# Saved data entries

++++++++++++++++++++

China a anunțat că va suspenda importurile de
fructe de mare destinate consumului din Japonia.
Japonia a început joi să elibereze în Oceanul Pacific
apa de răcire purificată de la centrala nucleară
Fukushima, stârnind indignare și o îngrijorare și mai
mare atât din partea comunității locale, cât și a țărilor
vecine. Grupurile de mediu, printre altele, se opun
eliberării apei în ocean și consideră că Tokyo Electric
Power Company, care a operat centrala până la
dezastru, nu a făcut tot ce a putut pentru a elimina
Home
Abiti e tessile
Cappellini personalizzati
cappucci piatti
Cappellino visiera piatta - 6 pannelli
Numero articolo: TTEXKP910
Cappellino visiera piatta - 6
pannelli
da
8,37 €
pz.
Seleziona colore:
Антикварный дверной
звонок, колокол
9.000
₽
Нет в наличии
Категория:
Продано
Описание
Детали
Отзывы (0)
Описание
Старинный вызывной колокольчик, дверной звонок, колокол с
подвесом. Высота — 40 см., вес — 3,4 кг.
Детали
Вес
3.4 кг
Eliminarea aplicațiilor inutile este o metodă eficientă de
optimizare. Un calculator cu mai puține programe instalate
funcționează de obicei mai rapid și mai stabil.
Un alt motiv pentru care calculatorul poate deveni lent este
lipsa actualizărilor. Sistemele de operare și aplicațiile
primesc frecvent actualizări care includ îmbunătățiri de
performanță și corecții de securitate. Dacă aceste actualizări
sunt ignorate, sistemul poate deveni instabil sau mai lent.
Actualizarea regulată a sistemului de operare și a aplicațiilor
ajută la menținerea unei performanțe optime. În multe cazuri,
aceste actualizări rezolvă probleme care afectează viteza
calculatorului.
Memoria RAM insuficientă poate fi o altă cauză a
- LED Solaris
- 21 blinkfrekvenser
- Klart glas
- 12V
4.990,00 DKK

++++++++++++++++++++

# Work required
Rewrite the rows above, substituting "Matteret glas" for "Klart glas" and leaving everything else unchanged.

# Exercise answer
China a anunțat că va suspenda importurile de
fructe de mare destinate consumului din Japonia.
Japonia a început joi să elibereze în Oceanul Pacific
apa de răcire purificată de la centrala nucleară
Fukushima, stârnind indignare și o îngrijorare și mai
mare atât din partea comunității locale, cât și a țărilor
vecine. Grupurile de mediu, printre altele, se opun
eliberării apei în ocean și consideră că Tokyo Electric
Power Company, care a operat centrala până la
dezastru, nu a făcut tot ce a putut pentru a elimina
Home
Abiti e tessile
Cappellini personalizzati
cappucci piatti
Cappellino visiera piatta - 6 pannelli
Numero articolo: TTEXKP910
Cappellino visiera piatta - 6
pannelli
da
8,37 €
pz.
Seleziona colore:
Антикварный дверной
звонок, колокол
9.000
₽
Нет в наличии
Категория:
Продано
Описание
Детали
Отзывы (0)
Описание
Старинный вызывной колокольчик, дверной звонок, колокол с
подвесом. Высота — 40 см., вес — 3,4 кг.
Детали
Вес
3.4 кг
Eliminarea aplicațiilor inutile este o metodă eficientă de
optimizare. Un calculator cu mai puține programe instalate
funcționează de obicei mai rapid și mai stabil.
Un alt motiv pentru care calculatorul poate deveni lent este
lipsa actualizărilor. Sistemele de operare și aplicațiile
primesc frecvent actualizări care includ îmbunătățiri de
performanță și corecții de securitate. Dacă aceste actualizări
sunt ignorate, sistemul poate deveni instabil sau mai lent.
Actualizarea regulată a sistemului de operare și a aplicațiilor
ajută la menținerea unei performanțe optime. În multe cazuri,
aceste actualizări rezolvă probleme care afectează viteza
calculatorului.
Memoria RAM insuficientă poate fi o altă cauză a
- LED Solaris
- 21 blinkfrekvenser
- Matteret glas
- 12V
4.990,00 DKK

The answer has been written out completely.